Wednesday, March 16, 2016

In Times of Need, Women Stand Together As One

“Women are 14 times more likely to die in disaster-ridden areas.”
In times of crisis, from war to natural disasters, women are often neglected in the process of relief. The session titled “Ensuring Gender Equality and Sustainable Livelihood in Post-Disaster Situations” was lead by the Women’s Rehabilitation Center (WOREC) Nepal. WOREC worked extensively in Nepal following the devastating earthquake thag struck the country in April 2015. As infrastructures collapsed to the ground, people lost their homes, businesses, and even loved ones. As people set up shelter alongside the debris, WOREC stepped in to provide help, particularly to the women and children. 

WOREC launched the Sneha Campaign, sneha meaning love and compassion in Nepalese. They recognized that lactating women, pregnant women, and elderly women were most at risk. They also recognized that third-party support can be viewed as a burden by the women in Nepal, a favor that they must soon repay. Instead of giving food and water, WOREC took a novel approach to provide “dignity kits”. 

What are dignity kits?
When asked what the worse part is about the earthquake, with no hesitation women said not being able to bathe. Those of us who are fortunate to not be living in a disaster area take simple things like bathing, brushing our teeth, and for the women, having access to menstrual products for granted. For the Nepalese women, not being clean was a hit to their dignity. With this knowledge, WOREC made dignity kits full of soaps, sanitary napkins, underwear, bras, etc.

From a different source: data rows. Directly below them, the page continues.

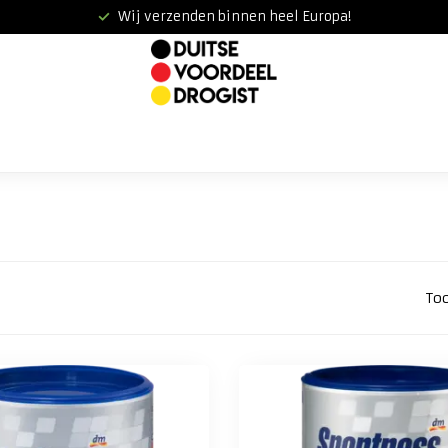
Wij verzenden binnen heel Europa!
To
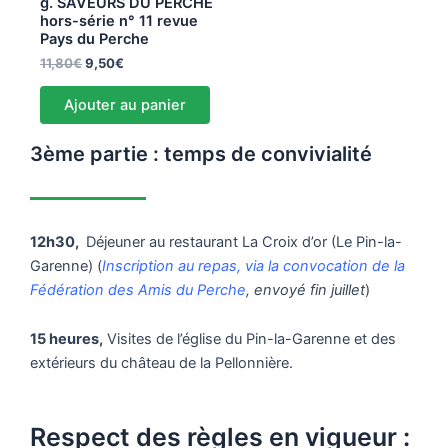
g. SAVEURS DU PERCHE
hors-série n° 11 revue
Pays du Perche
11,80
€
9,50
€
Ajouter au panier
3ème partie : temps de convivialité
12h30,
Déjeuner au restaurant La Croix d’or (Le Pin-la-
Garenne) (
Inscription au repas, via la convocation de la
Fédération des Amis du Perche
, envoyé fin juillet
)
15 heures,
Visites de l’église du Pin-la-Garenne et des
extérieurs du château de la Pellonnière.
Respect des règles en vigueur :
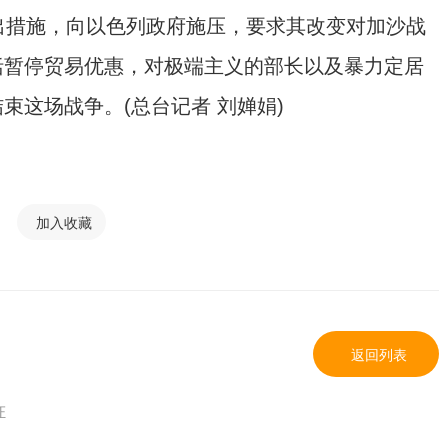
出措施，向以色列政府施压，要求其改变对加沙战
括暂停贸易优惠，对极端主义的部长以及暴力定居
束这场战争。(总台记者 刘婵娟)
加入收藏
返回列表
证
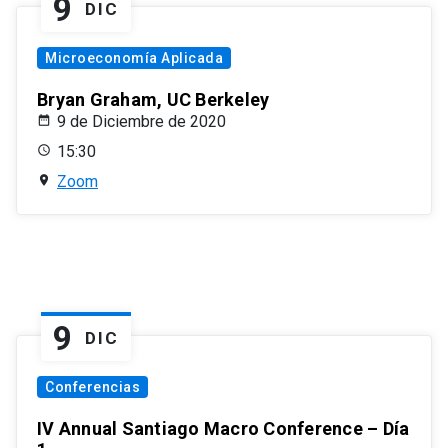
9
DIC
Microeconomía Aplicada
Bryan Graham, UC Berkeley
9 de Diciembre de 2020
15:30
Zoom
9
DIC
Conferencias
IV Annual Santiago Macro Conference – Día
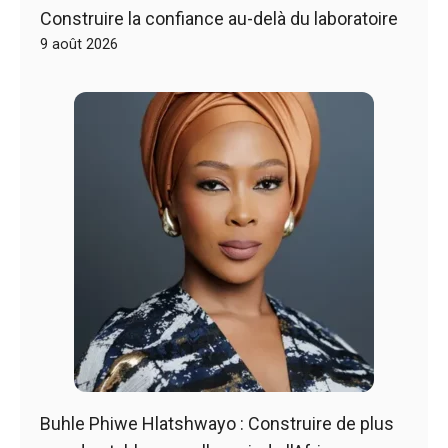
Construire la confiance au-delà du laboratoire
9 août 2026
Buhle Phiwe Hlatshwayo : Construire de plus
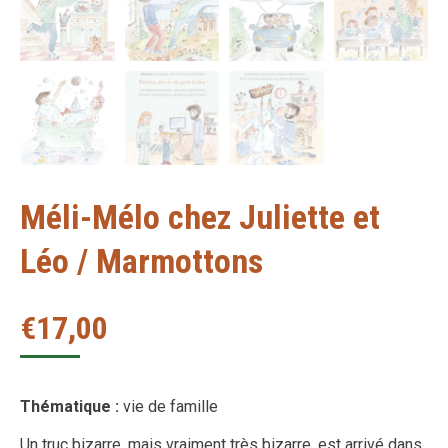
Méli-Mélo chez Juliette et
Léo / Marmottons
€
17,00
Thématique :
vie de famille
Un truc bizarre, mais vraiment très bizarre, est arrivé dans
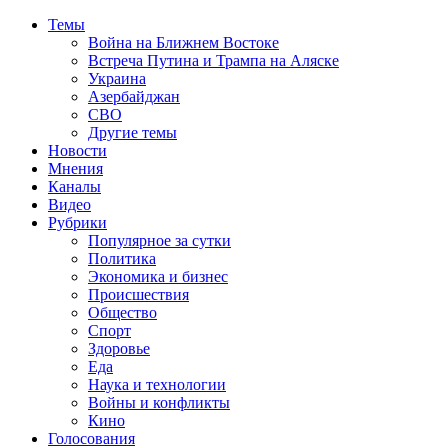
Темы
Война на Ближнем Востоке
Встреча Путина и Трампа на Аляске
Украина
Азербайджан
СВО
Другие темы
Новости
Мнения
Каналы
Видео
Рубрики
Популярное за сутки
Политика
Экономика и бизнес
Происшествия
Общество
Спорт
Здоровье
Еда
Наука и технологии
Войны и конфликты
Кино
Голосования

WOREC also works to provide psychosocial counseling for all women. Though it often goes unnoticed, data suggests that sexual violence and exploitation increases during disasters. To combat this reality, WOREC set up “female friendly spaces” where the women can go to receive one-stop help.

It is normal in most governments that women groups are least funded. During times of crisis, the numbers don't seem to change despite the increased need for help. People must realize that even in crisis, women are still menstruating, still pregnant, still nursing. In crisis, the most affected and disadvantaged are women. More needs to be done to reflect this reality.